3. Dimensionality Reduction

For visualizing or improving efficiency, you might reduce embedding dimensions:

from sklearn.decomposition import PCA
import matplotlib.pyplot as plt

def visualize_embeddings(embeddings, labels):
    """Visualize embeddings in 2D using PCA"""
    # Reduce to 2 dimensions
    pca = PCA(n_components=2)
    reduced_embeddings = pca.fit_transform(embeddings)
    
    # Plot
    plt.figure(figsize=(10, 8))
    unique_labels = set(labels)
    colors = plt.cm.rainbow(np.linspace(0, 1, len(unique_labels)))
    
    for label, color in zip(unique_labels, colors):
        indices = [i for i, l in enumerate(labels) if l == label]
        plt.scatter(
            reduced_embeddings[indices, 0],
            reduced_embeddings[indices, 1],
            c=[color],
            label=label
        )
    
    plt.legend()
    plt.title("Embedding visualization")
    plt.xlabel("PCA dimension 1")
    plt.ylabel("PCA dimension 2")
    plt.show()

Advanced Topics

As you become more comfortable with embeddings, consider exploring:

Hybrid Search

Combining embeddings with traditional keyword search for better results:

def hybrid_search(query, documents, model, keyword_weight=0.3):
    """Combine semantic and keyword search"""
    # Semantic search
    query_embedding = model.encode(query)
    document_embeddings = model.encode(documents)
    
    semantic_scores = []
    for doc_emb in document_embeddings:
        # Calculate cosine similarity
        similarity = np.dot(query_embedding, doc_emb) / (
            np.linalg.norm(query_embedding) * np.linalg.norm(doc_emb)
        )
        semantic_scores.append(similarity)
    
    # Keyword search (simple implementation)
    keyword_scores = []
    query_terms = set(query.lower().split())
    for doc in documents:
        doc_terms = set(doc.lower().split())
        # Jaccard similarity
        intersection = len(query_terms.intersection(doc_terms))
        union = len(query_terms.union(doc_terms))
        score = intersection / union if union > 0 else 0
        keyword_scores.append(score)
    
    # Combine scores
    combined_scores = [
        (1 - keyword_weight) * sem_score + keyword_weight * kw_score
        for sem_score, kw_score in zip(semantic_scores, keyword_scores)
    ]
    
    # Return indices sorted by combined score
    return sorted(range(len(combined_scores)), key=lambda i: combined_scores[i], reverse=True)
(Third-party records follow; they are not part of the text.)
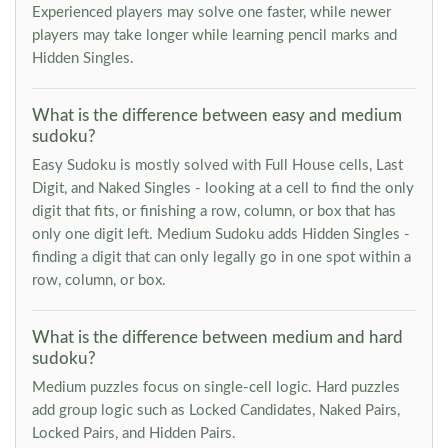
Experienced players may solve one faster, while newer
players may take longer while learning pencil marks and
Hidden Singles.
What is the difference between easy and medium
sudoku?
Easy Sudoku is mostly solved with Full House cells, Last
Digit, and Naked Singles - looking at a cell to find the only
digit that fits, or finishing a row, column, or box that has
only one digit left. Medium Sudoku adds Hidden Singles -
finding a digit that can only legally go in one spot within a
row, column, or box.
What is the difference between medium and hard
sudoku?
Medium puzzles focus on single-cell logic. Hard puzzles
add group logic such as Locked Candidates, Naked Pairs,
Locked Pairs, and Hidden Pairs.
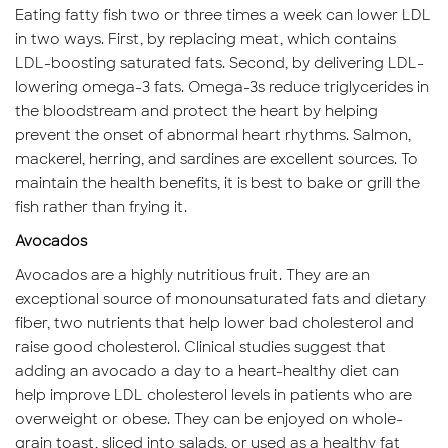
Eating fatty fish two or three times a week can lower LDL
in two ways. First, by replacing meat, which contains
LDL-boosting saturated fats. Second, by delivering LDL-
lowering omega-3 fats. Omega-3s reduce triglycerides in
the bloodstream and protect the heart by helping
prevent the onset of abnormal heart rhythms. Salmon,
mackerel, herring, and sardines are excellent sources. To
maintain the health benefits, it is best to bake or grill the
fish rather than frying it.
Avocados
Avocados are a highly nutritious fruit. They are an
exceptional source of monounsaturated fats and dietary
fiber, two nutrients that help lower bad cholesterol and
raise good cholesterol. Clinical studies suggest that
adding an avocado a day to a heart-healthy diet can
help improve LDL cholesterol levels in patients who are
overweight or obese. They can be enjoyed on whole-
grain toast, sliced into salads, or used as a healthy fat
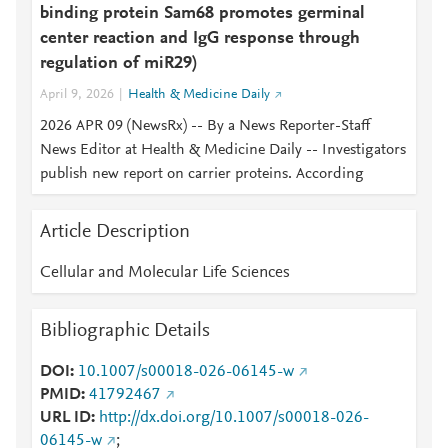
binding protein Sam68 promotes germinal
center reaction and IgG response through
regulation of miR29)
April 9, 2026
Health & Medicine Daily
2026 APR 09 (NewsRx) -- By a News Reporter-Staff
News Editor at Health & Medicine Daily -- Investigators
publish new report on carrier proteins. According
Article Description
Cellular and Molecular Life Sciences
Bibliographic Details
DOI
10.1007/s00018-026-06145-w
PMID
41792467
URL ID
http://dx.doi.org/10.1007/s00018-026-
06145-w
;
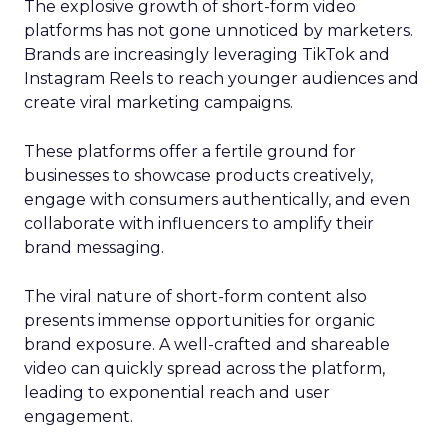
The explosive growth of short-form video
platforms has not gone unnoticed by marketers.
Brands are increasingly leveraging TikTok and
Instagram Reels to reach younger audiences and
create viral marketing campaigns.
These platforms offer a fertile ground for
businesses to showcase products creatively,
engage with consumers authentically, and even
collaborate with influencers to amplify their
brand messaging.
The viral nature of short-form content also
presents immense opportunities for organic
brand exposure. A well-crafted and shareable
video can quickly spread across the platform,
leading to exponential reach and user
engagement.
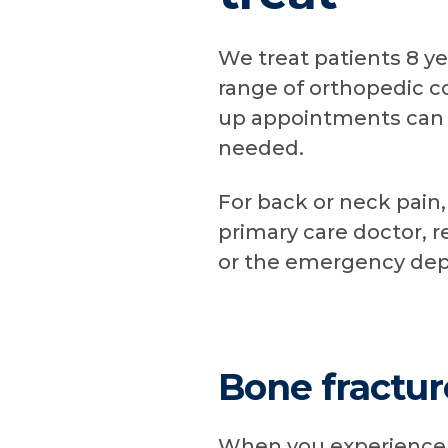
We treat patients 8 ye
range of orthopedic co
up appointments can 
needed.
For back or neck pain, 
primary care doctor, r
or the emergency de
Bone fractur
When you experience a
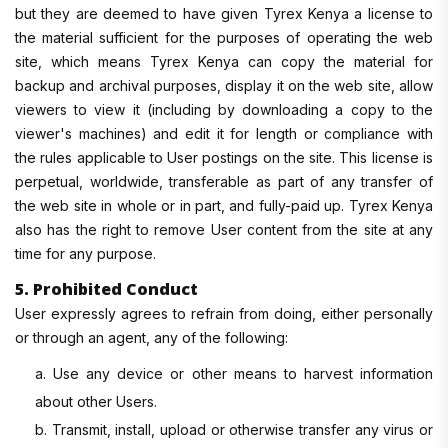
but they are deemed to have given Tyrex Kenya a license to
the material sufficient for the purposes of operating the web
site, which means Tyrex Kenya can copy the material for
backup and archival purposes, display it on the web site, allow
viewers to view it (including by downloading a copy to the
viewer's machines) and edit it for length or compliance with
the rules applicable to User postings on the site. This license is
perpetual, worldwide, transferable as part of any transfer of
the web site in whole or in part, and fully-paid up. Tyrex Kenya
also has the right to remove User content from the site at any
time for any purpose.
5. Prohibited Conduct
User expressly agrees to refrain from doing, either personally
or through an agent, any of the following:
a. Use any device or other means to harvest information
about other Users.
b. Transmit, install, upload or otherwise transfer any virus or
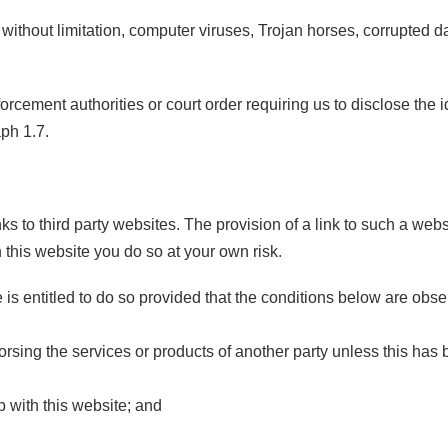
 without limitation, computer viruses, Trojan horses, corrupted da
rcement authorities or court order requiring us to disclose the i
aph 1.7.
ks to third party websites. The provision of a link to such a we
on this website you do so at your own risk.
e is entitled to do so provided that the conditions below are obs
orsing the services or products of another party unless this has 
p with this website; and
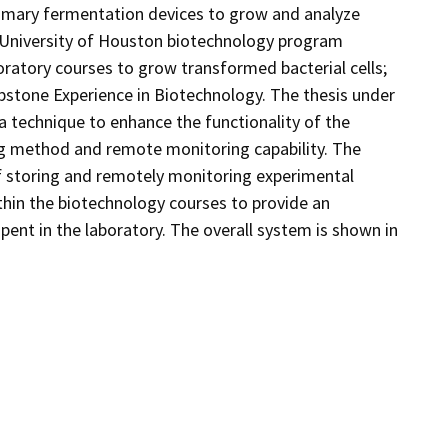
primary fermentation devices to grow and analyze
he University of Houston biotechnology program
boratory courses to grow transformed bacterial cells;
pstone Experience in Biotechnology. The thesis under
a technique to enhance the functionality of the
ing method and remote monitoring capability. The
 storing and remotely monitoring experimental
thin the biotechnology courses to provide an
 spent in the laboratory. The overall system is shown in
Fine-tuning Embedding Models

Adapting pre-trained models to specific domains:

# Simplified example of fine-tuning Sentence-BERT
from sentence_transformers import SentenceTransformer, losses, InputExample
from torch.utils.data import DataLoader

def fine_tune_embedding_model(model_name, train_examples, epochs=3):
    """Fine-tune a sentence embedding model on custom data"""
    # Load base model
    model = SentenceTransformer(model_name)
    
    # Prepare training examples
    train_data = [
        InputExample(texts=[ex[0], ex[1]], label=float(ex[2]))
        for ex in train_examples
    ]
    
    # Define dataloader
    train_dataloader = DataLoader(train_data, shuffle=True, batch_size=16)
    
    # Define loss
    train_loss = losses.CosineSimilarityLoss(model)
    
    # Train model
    model.fit(
        train_objectives=[(train_dataloader, train_loss)],
        epochs=epochs,
        warmup_steps=100,
        show_progress_bar=True
    )
    
    return model

Conclusion

Text embeddings have revolutionized natural language processing by providing a way to represent semantic meaning in a format computers can process. From simple word vectors to powerful contextual embeddings, these representations enable a wide range of applications including semantic search, classification, clustering, and much more.

As you implement embeddings in your projects, remember that the choice of model and preprocessing steps should align with your specific use case. By following best practices and understanding the fundamentals outlined in this guide, you'll be well-equipped to leverage the power of embeddings in your NLP applications.